In the talk, Laboucan-Massimo discussed her work with Indigenous communities that are adapting to the climate crisis. She says governments and institutions like UVic need to give time, space, and respect to Indigenous knowledge. Almost 70 people attended the talk over Zoom.

The lecture was sponsored by the Centre for Indigenous Research and Community-Led Engagement (CIRCLE), the Indigenous studies department, Indigenous governance program, and the CSAP leadership team. Laboucan-Massimo was invited by Indigenous studies associate professor Jeff Corntassel, with the hope that her work will help inform the development of UVic’s CSAP, which is slated for release next summer.

Laboucan-Massimo is Loubicon Cree from Little Buffalo, in northern Alberta. Though she had already been working on climate change issues and preventing oil extraction, she was motivated to focus on climate solutions when Little Buffalo suffered one of the largest oil spills in Alberta history in 2011.

“It came from a place of, honestly, despair and sadness and trauma,” Laboucan-Massimo said in an interview with the Martlet. “Seeing my family being poisoned, our eyes burning, all the things that you would think of when an oil spill happens so close to where your home is.”

She realized her family would continue living with the devastating effects of extractive industries and the climate crisis, and decided to focus on solutions.

“I felt like I needed to start building inspiration, hope, and also just moving the needle towards a just transition that people can take hope and inspiration from and put the matters back into their own hands,” she said.

Laboucan-Massimo’s focus on solutions took off. As part of her master’s research, Laboucan-Massimo led a project that built solar panels in her home community of Little Buffalo. The project involved training young people in the community to learn about and build the solar panels. 
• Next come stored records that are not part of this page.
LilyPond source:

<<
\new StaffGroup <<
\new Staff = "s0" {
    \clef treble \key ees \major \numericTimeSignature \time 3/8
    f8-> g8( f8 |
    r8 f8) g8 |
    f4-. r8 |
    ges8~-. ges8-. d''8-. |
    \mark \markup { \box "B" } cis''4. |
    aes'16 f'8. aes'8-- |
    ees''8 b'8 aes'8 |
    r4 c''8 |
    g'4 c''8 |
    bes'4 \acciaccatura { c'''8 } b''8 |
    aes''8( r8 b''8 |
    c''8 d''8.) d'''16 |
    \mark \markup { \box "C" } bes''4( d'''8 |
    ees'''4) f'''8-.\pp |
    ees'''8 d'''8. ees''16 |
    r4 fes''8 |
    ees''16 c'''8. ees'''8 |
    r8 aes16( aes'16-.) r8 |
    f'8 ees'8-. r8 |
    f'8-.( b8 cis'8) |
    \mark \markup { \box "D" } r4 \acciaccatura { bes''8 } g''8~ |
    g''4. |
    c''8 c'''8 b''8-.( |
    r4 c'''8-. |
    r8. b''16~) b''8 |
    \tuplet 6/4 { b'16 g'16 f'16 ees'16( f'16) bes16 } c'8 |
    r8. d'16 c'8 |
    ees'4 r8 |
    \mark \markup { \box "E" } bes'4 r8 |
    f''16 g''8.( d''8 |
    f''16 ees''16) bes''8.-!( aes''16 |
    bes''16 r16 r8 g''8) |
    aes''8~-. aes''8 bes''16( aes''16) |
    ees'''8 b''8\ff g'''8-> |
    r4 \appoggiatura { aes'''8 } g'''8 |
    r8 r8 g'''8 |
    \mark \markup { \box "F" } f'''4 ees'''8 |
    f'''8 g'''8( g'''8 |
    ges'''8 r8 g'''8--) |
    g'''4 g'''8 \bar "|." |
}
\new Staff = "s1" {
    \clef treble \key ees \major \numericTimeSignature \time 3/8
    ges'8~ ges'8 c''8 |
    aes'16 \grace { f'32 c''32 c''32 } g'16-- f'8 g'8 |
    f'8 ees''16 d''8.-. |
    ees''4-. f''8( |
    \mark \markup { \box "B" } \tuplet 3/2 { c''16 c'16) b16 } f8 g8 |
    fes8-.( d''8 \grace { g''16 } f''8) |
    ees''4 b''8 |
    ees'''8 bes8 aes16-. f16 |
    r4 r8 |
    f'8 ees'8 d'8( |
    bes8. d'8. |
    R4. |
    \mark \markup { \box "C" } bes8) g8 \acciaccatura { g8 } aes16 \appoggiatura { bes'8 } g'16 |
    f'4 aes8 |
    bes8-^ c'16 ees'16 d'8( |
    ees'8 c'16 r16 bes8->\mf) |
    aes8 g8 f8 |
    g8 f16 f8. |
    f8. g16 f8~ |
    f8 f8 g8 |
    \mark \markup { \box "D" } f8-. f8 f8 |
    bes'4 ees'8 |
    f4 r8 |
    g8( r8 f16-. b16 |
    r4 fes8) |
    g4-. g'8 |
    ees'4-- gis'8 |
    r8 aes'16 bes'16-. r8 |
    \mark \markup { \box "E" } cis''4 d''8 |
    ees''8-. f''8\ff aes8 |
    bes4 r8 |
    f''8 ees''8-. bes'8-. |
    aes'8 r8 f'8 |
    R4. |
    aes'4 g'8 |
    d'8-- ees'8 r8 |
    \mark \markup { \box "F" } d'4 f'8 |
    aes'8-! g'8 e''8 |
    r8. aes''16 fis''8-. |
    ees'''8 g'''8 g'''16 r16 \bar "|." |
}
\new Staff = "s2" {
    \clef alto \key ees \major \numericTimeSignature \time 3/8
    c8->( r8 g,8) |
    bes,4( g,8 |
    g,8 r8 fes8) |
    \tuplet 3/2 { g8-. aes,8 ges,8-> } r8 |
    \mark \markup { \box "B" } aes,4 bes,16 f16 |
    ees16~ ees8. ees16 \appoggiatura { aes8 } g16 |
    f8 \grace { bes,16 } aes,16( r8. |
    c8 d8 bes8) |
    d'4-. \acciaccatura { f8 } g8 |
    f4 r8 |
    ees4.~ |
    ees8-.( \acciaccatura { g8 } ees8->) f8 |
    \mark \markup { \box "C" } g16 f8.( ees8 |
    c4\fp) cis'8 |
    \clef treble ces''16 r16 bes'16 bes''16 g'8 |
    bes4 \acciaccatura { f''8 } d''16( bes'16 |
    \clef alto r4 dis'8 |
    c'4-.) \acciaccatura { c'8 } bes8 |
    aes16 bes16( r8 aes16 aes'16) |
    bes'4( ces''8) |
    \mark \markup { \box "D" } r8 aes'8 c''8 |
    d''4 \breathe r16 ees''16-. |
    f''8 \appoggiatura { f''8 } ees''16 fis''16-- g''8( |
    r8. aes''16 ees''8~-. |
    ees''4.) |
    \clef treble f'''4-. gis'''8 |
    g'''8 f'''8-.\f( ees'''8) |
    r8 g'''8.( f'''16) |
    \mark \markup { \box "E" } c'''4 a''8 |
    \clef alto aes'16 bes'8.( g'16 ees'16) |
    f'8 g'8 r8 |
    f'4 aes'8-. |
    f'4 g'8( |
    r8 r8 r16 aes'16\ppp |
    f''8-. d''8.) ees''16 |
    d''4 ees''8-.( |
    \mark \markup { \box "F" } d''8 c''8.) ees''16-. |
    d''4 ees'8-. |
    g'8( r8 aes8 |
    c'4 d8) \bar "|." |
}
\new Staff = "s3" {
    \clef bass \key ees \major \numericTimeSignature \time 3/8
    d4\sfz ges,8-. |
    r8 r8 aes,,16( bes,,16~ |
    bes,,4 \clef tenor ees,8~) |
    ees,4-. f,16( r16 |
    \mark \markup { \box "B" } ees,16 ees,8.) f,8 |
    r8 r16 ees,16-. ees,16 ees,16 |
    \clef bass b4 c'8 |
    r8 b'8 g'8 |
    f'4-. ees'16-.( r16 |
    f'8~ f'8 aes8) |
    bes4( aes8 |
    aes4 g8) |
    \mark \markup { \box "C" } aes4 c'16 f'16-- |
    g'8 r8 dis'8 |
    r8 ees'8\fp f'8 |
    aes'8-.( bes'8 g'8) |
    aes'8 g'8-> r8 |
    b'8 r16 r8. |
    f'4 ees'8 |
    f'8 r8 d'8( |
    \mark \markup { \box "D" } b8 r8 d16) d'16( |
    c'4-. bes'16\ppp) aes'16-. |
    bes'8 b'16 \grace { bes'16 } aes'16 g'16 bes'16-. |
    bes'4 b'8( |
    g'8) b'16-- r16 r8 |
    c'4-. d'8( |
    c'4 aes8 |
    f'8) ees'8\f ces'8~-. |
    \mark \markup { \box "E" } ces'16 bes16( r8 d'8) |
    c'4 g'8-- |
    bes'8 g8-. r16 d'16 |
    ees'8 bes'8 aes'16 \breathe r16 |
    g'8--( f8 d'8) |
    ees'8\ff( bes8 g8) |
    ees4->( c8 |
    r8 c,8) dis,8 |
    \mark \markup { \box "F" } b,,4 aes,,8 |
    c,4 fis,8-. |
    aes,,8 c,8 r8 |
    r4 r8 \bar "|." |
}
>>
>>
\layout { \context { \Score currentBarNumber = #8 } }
In 2015, she founded Sacred Earth Solar, which helps install solar panels in Indigenous communities for energy sovereignty and resistance efforts, and co-founded Indigenous Climate Action, which aims to decolonize climate policy and provide communities with resources. 

She also filmed Power to the People, a documentary television show that showcases Indigenous communities working to develop climate solutions and resilience. In her talk, Laboucan-Massimo showed a clip of an episode of the show filmed at Kanaka Bar, near Lytton, B.C. The community has built solar panels and worked to monitor changes in creek water levels. 

“Shooting Power to the People was such a breath of fresh air … being able to see and meet so many other Indigenous leaders that were doing solutions-based work for the community,” she said. 

Though she believes solar is a useful tool while we transition our ways of life, Laboucan-Massimo doesn’t think that technology is the solution to the climate crisis. Net-zero technologies, such as  carbon capture and removal from the atmosphere, haven’t been proven, she says. 

Indigenous perspectives on climate resilience, says Laboucan-Massimo, take a much longer view than that of current decision-makers. Many communities look at the next 500 years, not the next four like a politician running for re-election.

“We need a critical paradigm shift with how humans and species are interacting with Mother Earth,” she said. “Indigenous peoples have always had an intimate and reciprocal relationship with Mother Earth … many Indigenous peoples that I’ve talked to around the world see that all life is sacred.”

In her talk, Laboucan-Massimo spoke about how institutions should include Indigenous knowledge-holders in expert groups and should adjust the timeframe of consultation to accommodate Indigenous people and Elders. She also says universities should support Indigenous resistance efforts against extractivism, like the one taking place on Wet’suwet’en territory currently.

If Laboucan-Massimo were in charge of UVic’s climate planning, she says she’d centre Indigenous communities throughout the entire process. 

“Not that it’s just knowledge to integrate, but it’s also integrating the people and the communities that this knowledge comes from, so that there’s not a co-optation or an extraction of the knowledge,” she said.